Christie's «The Chair» sale held on May 11th 1999 in London was a great success as it realised £ 1,3 million (over US $ 2,1 million) with 62% of lots sold. Christie's salesroom was packed for the occasion and the crowd almost roared when a Rennie Mackintosh black oak armchair made around 1900 for the billiard room of a Glasgow café fetched £ 155,000 (US $ 257,170) against a £ 30,000-40,000 estimate.

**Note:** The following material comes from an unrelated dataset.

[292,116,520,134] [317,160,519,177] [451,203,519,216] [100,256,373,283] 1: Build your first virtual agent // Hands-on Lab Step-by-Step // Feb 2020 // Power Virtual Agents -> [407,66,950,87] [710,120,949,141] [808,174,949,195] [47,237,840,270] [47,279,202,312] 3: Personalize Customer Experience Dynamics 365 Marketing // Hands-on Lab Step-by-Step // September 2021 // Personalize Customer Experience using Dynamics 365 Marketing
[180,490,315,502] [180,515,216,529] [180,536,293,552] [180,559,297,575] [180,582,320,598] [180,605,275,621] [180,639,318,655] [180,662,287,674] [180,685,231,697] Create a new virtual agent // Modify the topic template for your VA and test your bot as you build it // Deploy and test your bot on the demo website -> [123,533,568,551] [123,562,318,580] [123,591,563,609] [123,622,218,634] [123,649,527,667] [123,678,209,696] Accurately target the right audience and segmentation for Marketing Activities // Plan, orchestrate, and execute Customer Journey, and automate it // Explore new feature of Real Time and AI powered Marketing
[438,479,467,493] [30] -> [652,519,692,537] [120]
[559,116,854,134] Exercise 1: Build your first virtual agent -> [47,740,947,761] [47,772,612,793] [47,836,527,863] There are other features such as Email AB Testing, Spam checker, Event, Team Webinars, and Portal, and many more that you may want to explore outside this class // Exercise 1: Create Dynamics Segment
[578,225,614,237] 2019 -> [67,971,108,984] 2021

A wood armchair made by G. A Van de Groenekan after a carton by Dutch designer Gerrit van Rietveld, around 1918, consisting of 13 square wood blocks and two rectangular planks pour the seat and the back (only three models were made), fetched £ 133,500 (US $ 213,165). This piece, which bore testimony of the links Rietveld had with the De Stijl movement and Piet Mondrian, had been sold for just under US $ 80,000 in November 1986 by Christie's in Amsterdam.
A square armchair by Austrian designer Koloman Moser with mosaic decor, one the best known objects of the Austrian Secession period induced a bidding battle between two private American collectors while Marcel Breuer's famous metallic tubular chair called «Wassily Model B3», designed in 1925, went for £ 56,500 (US $ 90,659). A similar price was recorded for the steel chromed and leather «Barcelona» chair conceived by Ludwig Mies van der Rohe as a throne for the King and Queen of Spain, which was exhibited in the German pavillion at the Barcelona International Fair in 1929.

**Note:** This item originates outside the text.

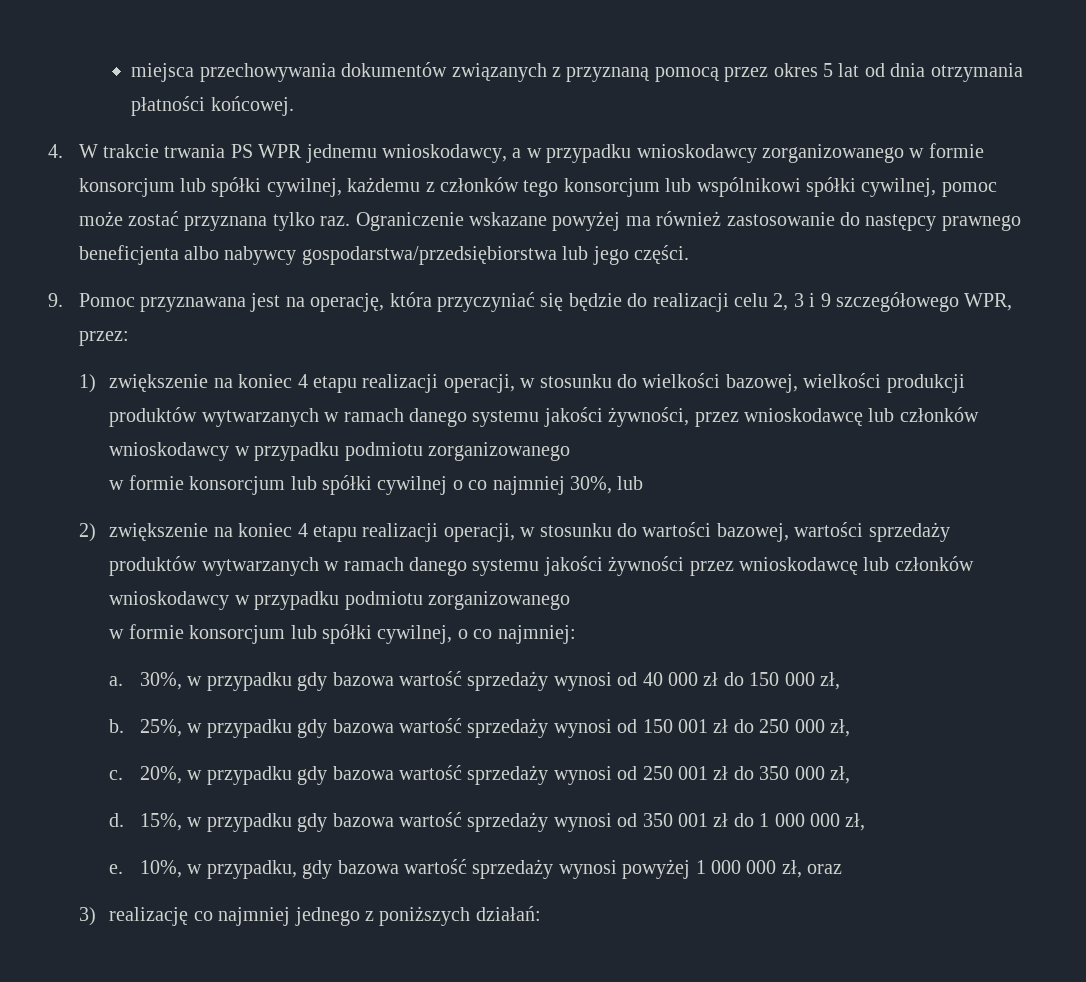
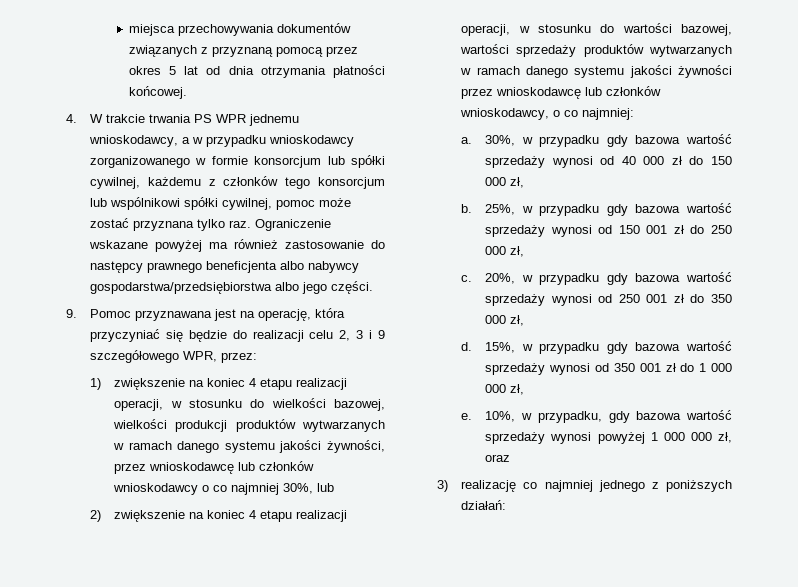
[562,246,589,260] lub -> [275,282,300,291] albo
[234,442,570,461] [109,475,448,495] w przypadku podmiotu zorganizowanego // w formie konsorcjum lub spółki cywilnej -> (199, 489) none
[109,591,570,610] [109,624,453,644] wnioskodawcy w przypadku podmiotu zorganizowanego // w formie konsorcjum lub spółki cywilnej, -> [460,108,550,120] wnioskodawcy,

Two armchairs called «Red Polar Bears» by Jean Royère, of circa 1951, went for £ 84,000 (US $ 134,700) against an estimate of £ 15,000-20,000 but a deck chair by Eileen Gray, which fetched US $ 231,000 at Sotheby's in May 1989 in New York, remained unsold at £ 52,000. It must however be noted that Sotheby's sold two similar chairs in 1991 for about US $ 63,500 each in 1991, thus at a more reasonable altitude.